A German vacation ended in tragedy for Guenter and Ute Lotzmann, who died two days apart in May following a car crash. Best known in Waterloo Region for Finest Sausage & Meat, the business they established in 1975, the couple leaves a lasting legacy of embracing their German culture and sharing it with the community. The story of how they came to be a couple in postwar Germany reads like a Hollywood romance.

Guenter was born April 18, 1938, the youngest of three. When he was 18, Guenter saw his freedoms disappearing as the Berlin Wall was being constructed and he left home for West Germany, where he worked as a butcher, a trade he learned from his father. A few years later he moved to Canada, envisioning a life of opportunity, adventure and even cowboys.

Like many young Germans at the time, Guenter was enamoured with the idea of wild frontiers. It was a love he would never get over, even well into his senior years as he pored over his collection of Karl May adventure novels. Arriving in Canada as a young man, he was first sent to London for a job in a meat processing facility.
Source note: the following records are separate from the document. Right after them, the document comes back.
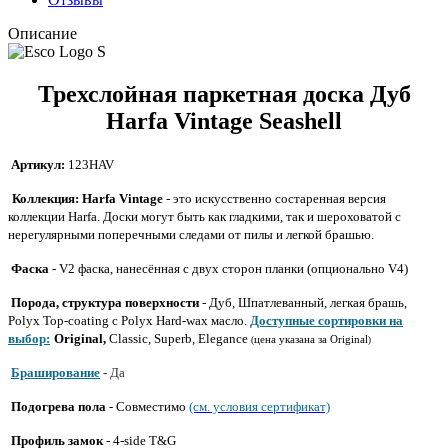
Описание
Трехслойная паркетная доска Дуб
Harfa Vintage Seashell
Артикул:
123HAV
Коллекция:
Harfa Vintage
- это искусственно состаренная версия
коллекции Harfa. Доски могут быть как гладкими, так и шероховатой с
нерегулярными поперечными следами от пилы и легкой брашью.
Фаска -
V2 фаска, нанесённая с двух сторон планки (опционально V4)
Порода, структура поверхности
- Дуб,
Шпатлеванный, легкая брашь,
Polyx Top-coating
с Polyx Hard-wax масло.
Доступные сортировки на
выбор:
Original,
Classic, Superb, Elegance
цена указана за Original
(
)
Браширование
-
Да
Подогрева пола
- Совместимо
(см. условия сертификат)
Профиль
замок
-
4-side T&G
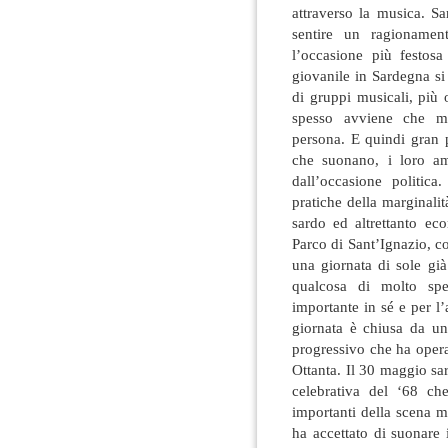
attraverso la musica. S
sentire un ragionamen
l’occasione più festosa 
giovanile in Sardegna si
di gruppi musicali, più
spesso avviene che mil
persona. E quindi gran 
che suonano, i loro am
dall’occasione politica
pratiche della marginalit
sardo ed altrettanto ec
Parco di Sant’Ignazio, con
una giornata di sole gi
qualcosa di molto spe
importante in sé e per l
giornata è chiusa da u
progressivo che ha operat
Ottanta. Il 30 maggio sa
celebrativa del ‘68 ch
importanti della scena m
ha accettato di suonare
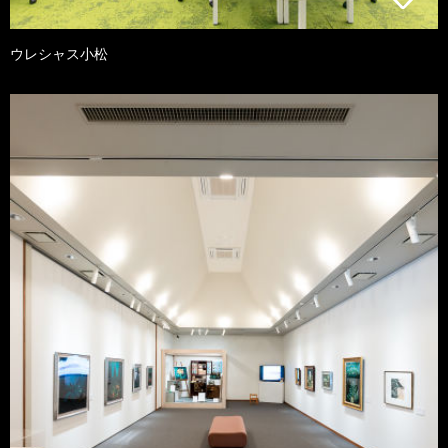
ウレシャス小松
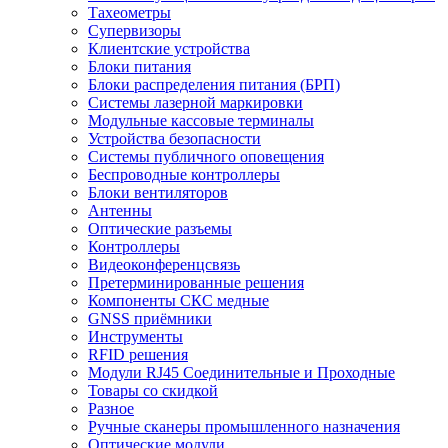
Тахеометры
Супервизоры
Клиентские устройства
Блоки питания
Блоки распределения питания (БРП)
Системы лазерной маркировки
Модульные кассовые терминалы
Устройства безопасности
Системы публичного оповещения
Беспроводные контроллеры
Блоки вентиляторов
Антенны
Оптические разъемы
Контроллеры
Видеоконференцсвязь
Претерминированные решения
Компоненты СКС медные
GNSS приёмники
Инструменты
RFID решения
Модули RJ45 Соединительные и Проходные
Товары со скидкой
Разное
Ручные сканеры промышленного назначения
Оптические модули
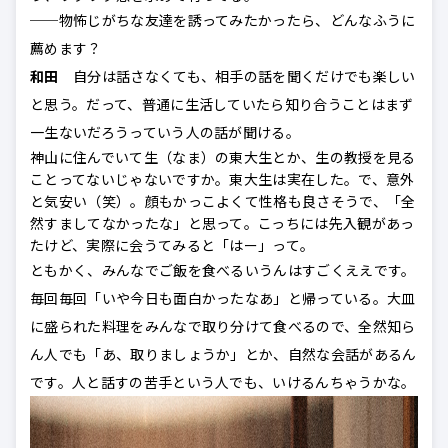
──物怖じがちな友達を誘ってみたかったら、どんなふうに
薦めます？
和田
自分は話さなくても、相手の話を聞くだけでも楽しい
と思う。だって、普通に生活していたら知り合うことはまず
一生ないだろうっていう人の話が聞ける。
神山に住んでいて生（なま）の東大生とか、生の教授を見る
ことってないじゃないですか。東大生は実在した。で、意外
と気安い（笑）。顔もかっこよくて性格も良さそうで、「全
然すましてなかったな」と思って。こっちには先入観があっ
たけど、実際に会うてみると「はー」って。
ともかく、みんなでご飯を食べるいうんはすごくええです。
毎回毎回「いや今日も面白かったなあ」と帰っている。大皿
に盛られた料理をみんなで取り分けて食べるので、全然知ら
ん人でも「あ、取りましょうか」とか、自然な会話があるん
です。人と話すの苦手という人でも、いけるんちゃうかな。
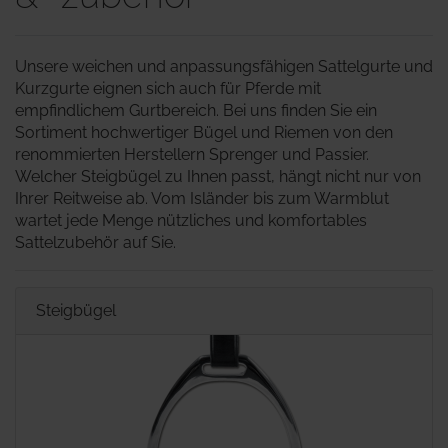
Unsere weichen und anpassungsfähigen Sattelgurte und
Kurzgurte eignen sich auch für Pferde mit
empfindlichem Gurtbereich. Bei uns finden Sie ein
Sortiment hochwertiger Bügel und Riemen von den
renommierten Herstellern Sprenger und Passier.
Welcher Steigbügel zu Ihnen passt, hängt nicht nur von
Ihrer Reitweise ab. Vom Isländer bis zum Warmblut
wartet jede Menge nützliches und komfortables
Sattelzubehör auf Sie.
Steigbügel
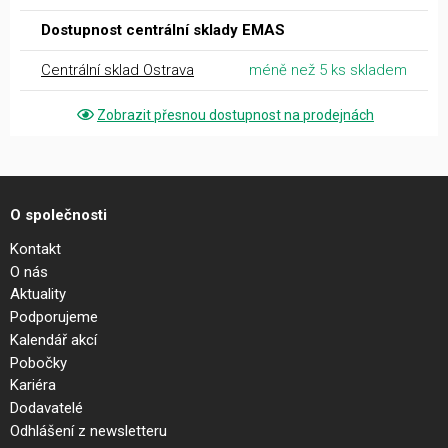
Dostupnost centrální sklady EMAS
Centrální sklad Ostrava
méně než 5 ks skladem
Zobrazit přesnou dostupnost na prodejnách
O společnosti
Kontakt
O nás
Aktuality
Podporujeme
Kalendář akcí
Pobočky
Kariéra
Dodavatelé
Odhlášení z newsletteru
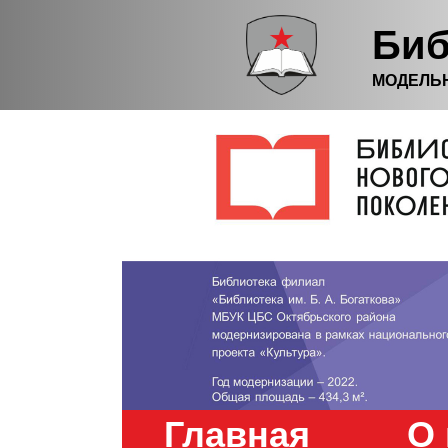
Биб
МОДЕЛЬ
Главная
О 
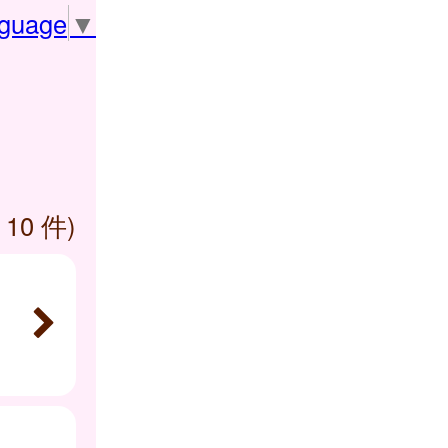
nguage
▼
 10 件)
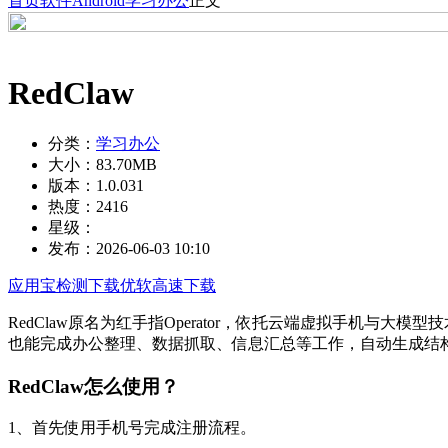
首页
软件
Android
学习办公
正文
RedClaw
分类：
学习办公
大小：
83.70MB
版本：
1.0.031
热度：
2416
星级：
发布：
2026-06-03 10:10
应用宝检测下载
优软高速下载
RedClaw原名为红手指Operator，依托云端虚拟手机
也能完成办公整理、数据抓取、信息汇总等工作，自动生成结
RedClaw怎么使用？
1、首先使用手机号完成注册流程。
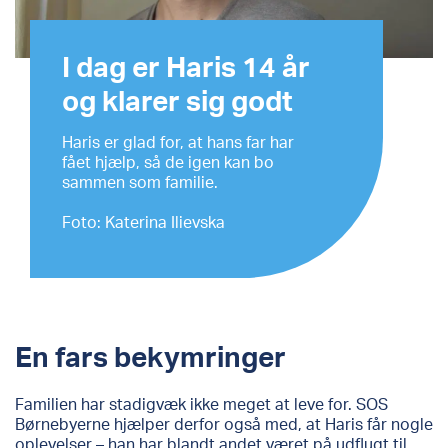
I dag er Haris 14 år
og klarer sig godt
Haris er glad for, at hans far har
fået hjælp, så de igen kan bo
sammen som familie.
Foto: Katerina Ilievska
En fars bekymringer
Familien har stadigvæk ikke meget at leve for. SOS
Børnebyerne hjælper derfor også med, at Haris får nogle
oplevelser – han har blandt andet været på udflugt til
He soon moved to Waterloo where he took a similar job in Breslau. Guenter worked hard and saved enough money to return to East Germany to visit family. He was a Canadian citizen and had the freedom to travel, but he didn’t have the freedom to marry local girl, Ute Schmiechen.

Ute was born on Aug. 18, 1945, close to Guenter’s home village. Her father, a math teacher, expected his two daughters to get.